Not all shoplifters fit the profile of crime gangs, thrill-seeking teens or seasoned thieves. Some can be your best customers who steal as a one-off for a reason they believe is justifiable.
So, what prompts a loyal patron to steal and how do retailers stem the loss? Here’s an insight into why good customers steal and the steps you can take to deter them.
A crime of opportunity
More often than not retail theft is a crime of opportunity and when it comes to otherwise loyal customers, this opportunity is usually the prompt.
But as Queensland University of Technology associate Professor Graeme Mortimer recently told Inside Retail, a host of factors beyond opportunity may also be at play.
A good customer may steal out of frustration, because they’re otherwise a model citizen, because they believe they deserve a “freebie” or because they cannot be bothered to rectify an error.
Importantly, loyal customer theft doesn’t tend to occur in the usual shoplifting way or at the usual shoplifting places in store.
In other words, it’s often not an act of deliberate concealment that might occur in a change room and is far less likely to appear as a suspicious behaviour involving casing a retail outlet and deliberately avoiding staff.
But I’m such a good person
Dr Mortimer notes one of the reasons a good person may do a bad thing could be self-licensing. In short this is a phenomenon when someone allows themselves to do something bad after doing something good.
Self-licensing is the behaviour that allows you to indulge in a pizza binge after a week of healthy eating, but it can also feasibly extend to an act of petty theft after giving to a charity or being a general model citizen.
“An increase in self-confidence tends to make the individual worry less about the consequences of subsequent bad behaviour and therefore more likely to make poor or unethical choices,” Dr Mortimer notes.

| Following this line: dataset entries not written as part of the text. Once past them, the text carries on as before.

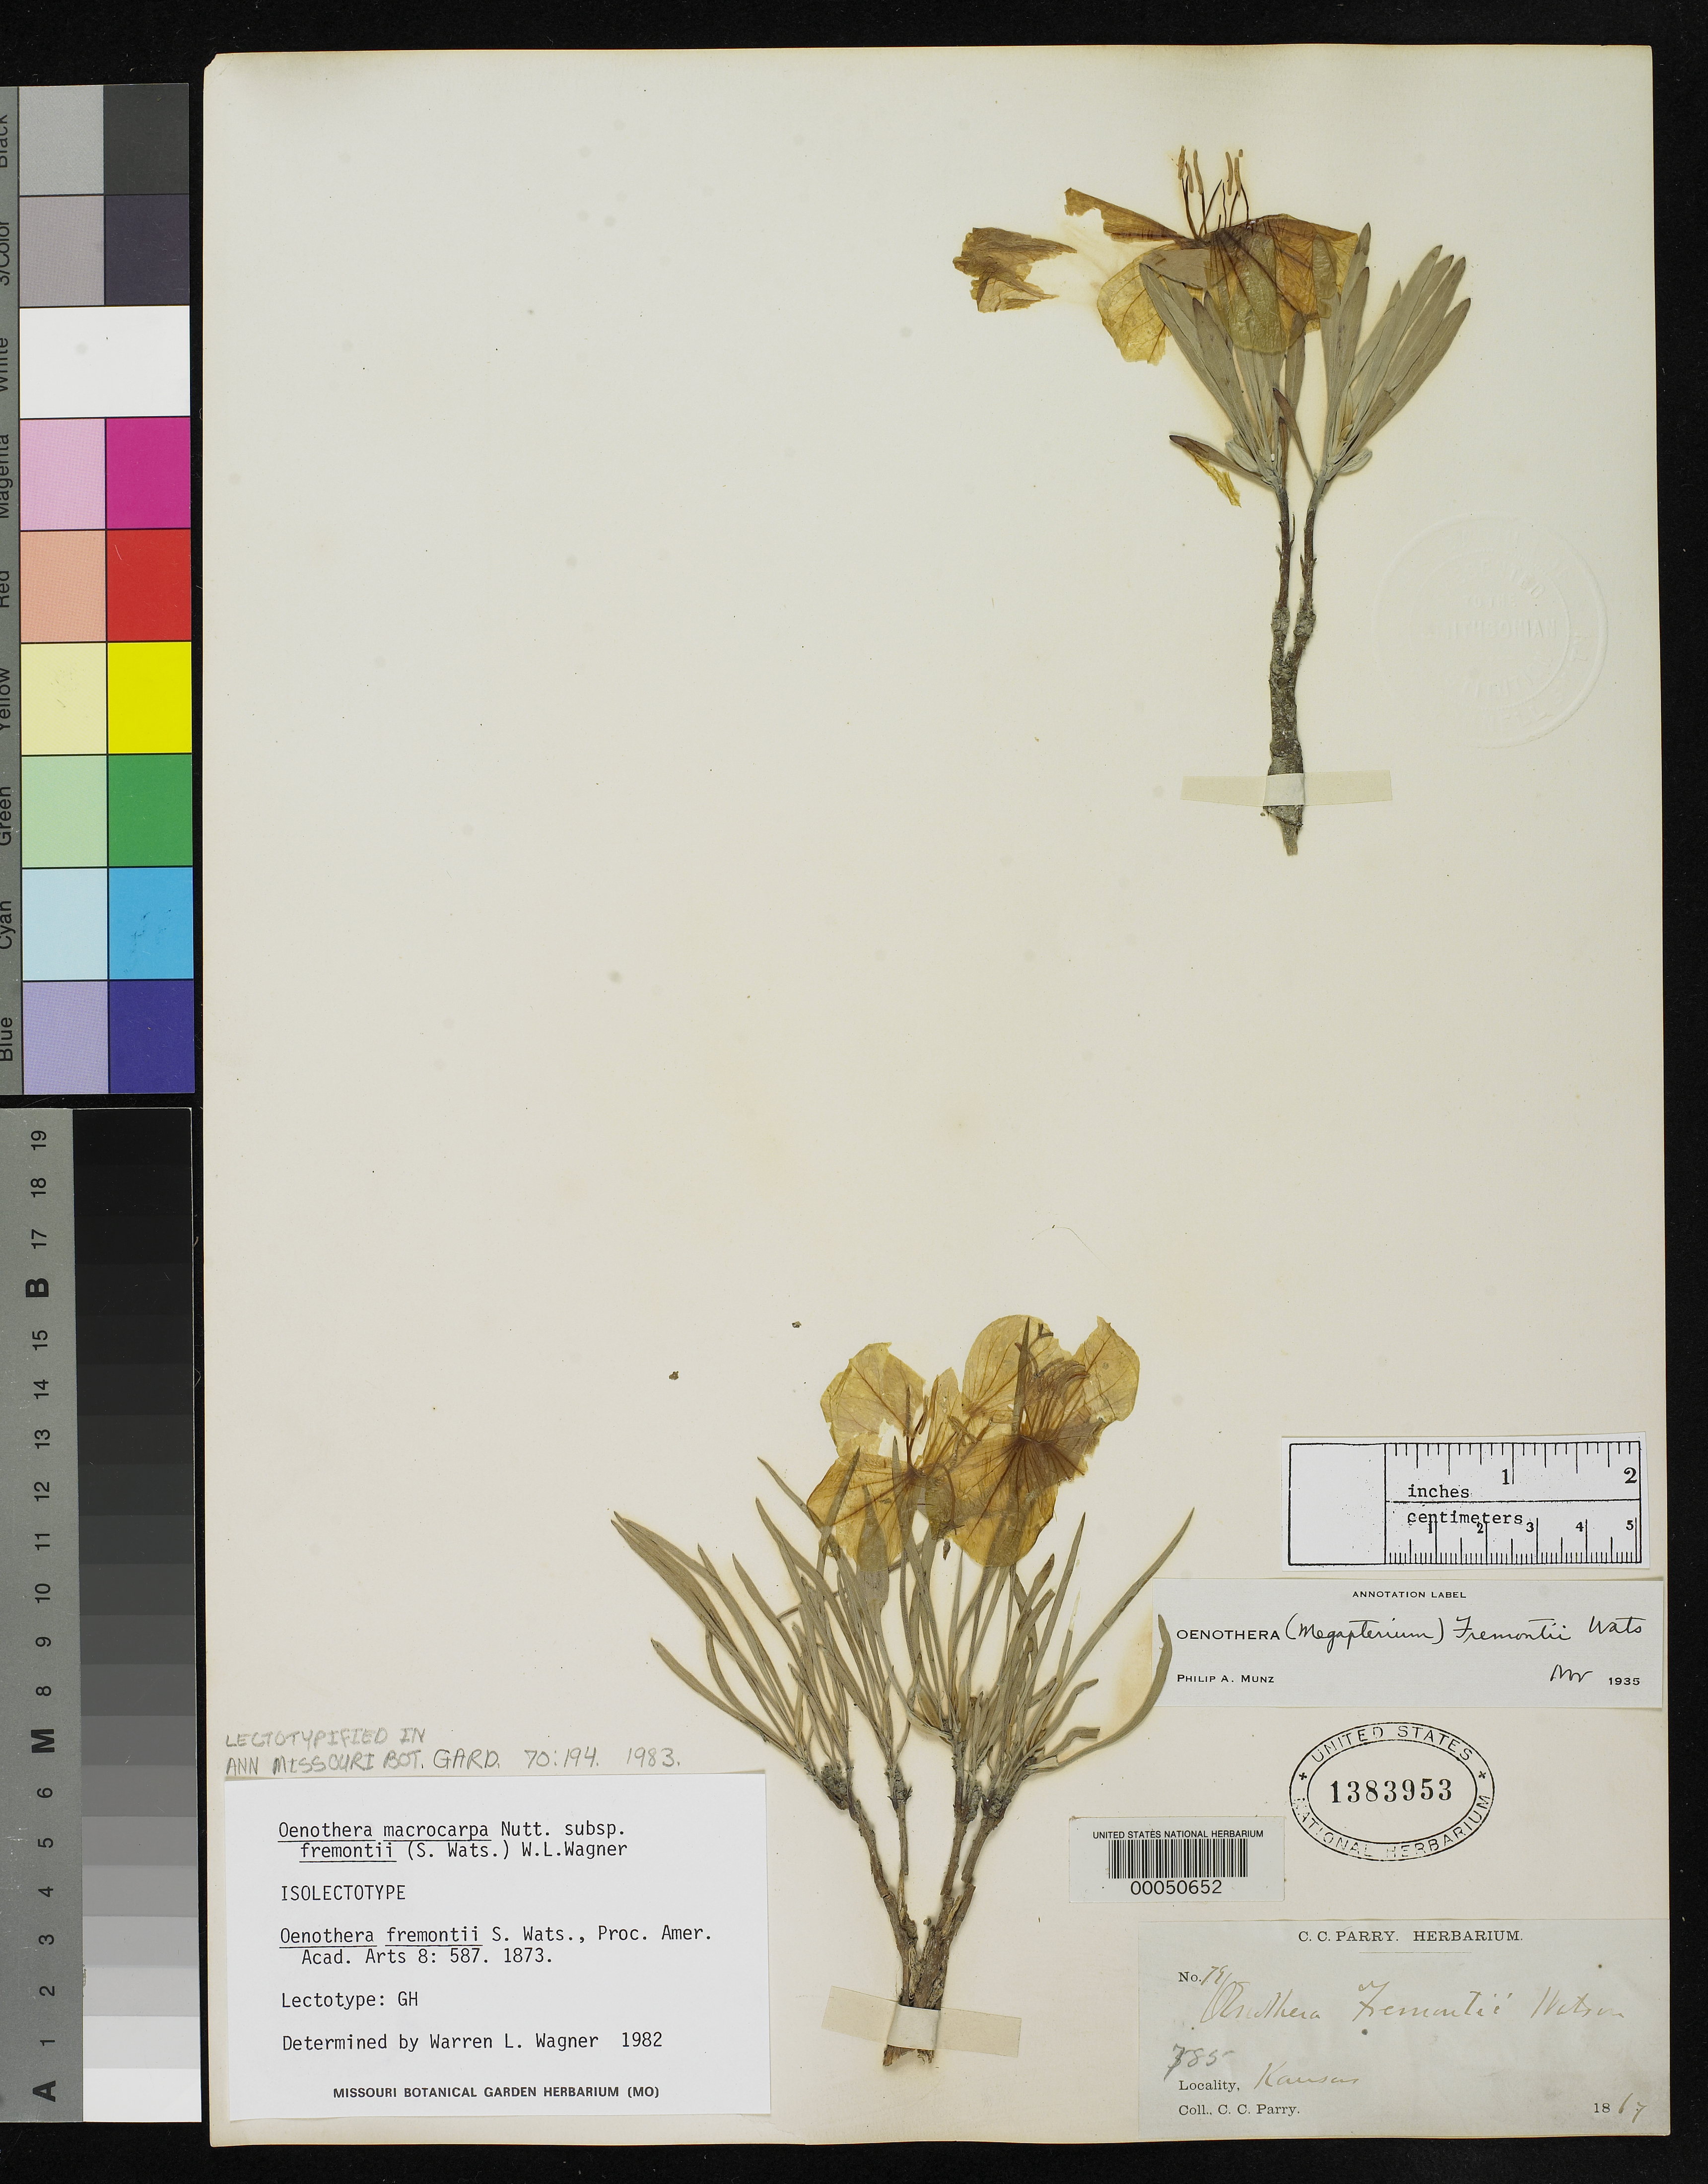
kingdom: Plantae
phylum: Tracheophyta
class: Magnoliopsida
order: Myrtales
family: Onagraceae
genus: Oenothera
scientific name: Oenothera fremontii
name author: S. Watson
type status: Isolectotype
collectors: C. C. Parry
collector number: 79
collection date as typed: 1817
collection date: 1817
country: United States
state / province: Kansas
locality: Dry chalky hillsides near Smoky Hill.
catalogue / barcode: US 1383953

But in my case, it’s justified
Even though a customer may boast the highest moral code and have loyally purchased items from a retailer for years, they may feel justified in a small act of random theft.
Dr Mortimer notes: “In a retail context, shoplifters regularly justify petty theft with reasons like ‘the store overcharges to begin with’ or ‘the store won’t miss it’. Shoppers see the retailers as the out-group and other shoppers as the in-group”.
Often this might be accompanied by a misconception theft is a victimless crime and the organisation can easily absorb the loss.
Should versus want
He also explains a fascinating phenomenon where people overestimate the extent to which they will behave morally in the future.
“When thinking about future ethical choices, people experience tension between a part of them that wants immediate gratification (the ‘want self’) and the part that seeks to make responsible and ethical decisions (the ‘should self’),” he says.
“Therefore, when making a decision, people predict they will behave in accordance with their ‘should self’, a choice that supports their moral self-view, i.e. ‘I will always accurately scan every item I purchase at this supermarket’.
“However, when it is time to make a decision, the ‘want self’ becomes dominant. The immediate gains from the unethical act become much more important, i.e. ‘I am in a rush, I spend money here every week and simply don’t have the time to start a new transaction’.”
So how do you deter an otherwise good customer from committing a bad act?
Deterring loyal customer theft
In addition to standard loss prevention procedures like electronic article surveillance, CCTV and attentive customer service, Dr Mortimer argues deterring the good customer from committing a theft could be as simple as moral reminders.
This might include signage that indicates theft costs every customer more in the long run, posters that thank customers for their continued patronage, or reminders that prompt positive behaviour indicating most people do the right thing.
And ultimately, deterring small acts of theft adds up to reduce a shoplifting trend that costs the industry billions each year.